Turn the data below into a JSON list of strings with one string per line, leaving out any blank lines.

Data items

——————

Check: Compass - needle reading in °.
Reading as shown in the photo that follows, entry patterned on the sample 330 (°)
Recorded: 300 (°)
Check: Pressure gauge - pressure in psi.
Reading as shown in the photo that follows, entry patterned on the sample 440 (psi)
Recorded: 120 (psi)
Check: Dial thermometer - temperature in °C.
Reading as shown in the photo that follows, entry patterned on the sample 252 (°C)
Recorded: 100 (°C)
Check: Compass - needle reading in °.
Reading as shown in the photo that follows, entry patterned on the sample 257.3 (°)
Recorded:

——————

THE COMPLETED TASK –
[
  "Check: Compass - needle reading in °.",
  "Reading as shown in the photo that follows, entry patterned on the sample 330 (°)",
  "Recorded: 300 (°)",
  "Check: Pressure gauge - pressure in psi.",
  "Reading as shown in the photo that follows, entry patterned on the sample 440 (psi)",
  "Recorded: 120 (psi)",
  "Check: Dial thermometer - temperature in °C.",
  "Reading as shown in the photo that follows, entry patterned on the sample 252 (°C)",
  "Recorded: 100 (°C)",
  "Check: Compass - needle reading in °.",
  "Reading as shown in the photo that follows, entry patterned on the sample 257.3 (°)",
  "Recorded:"
]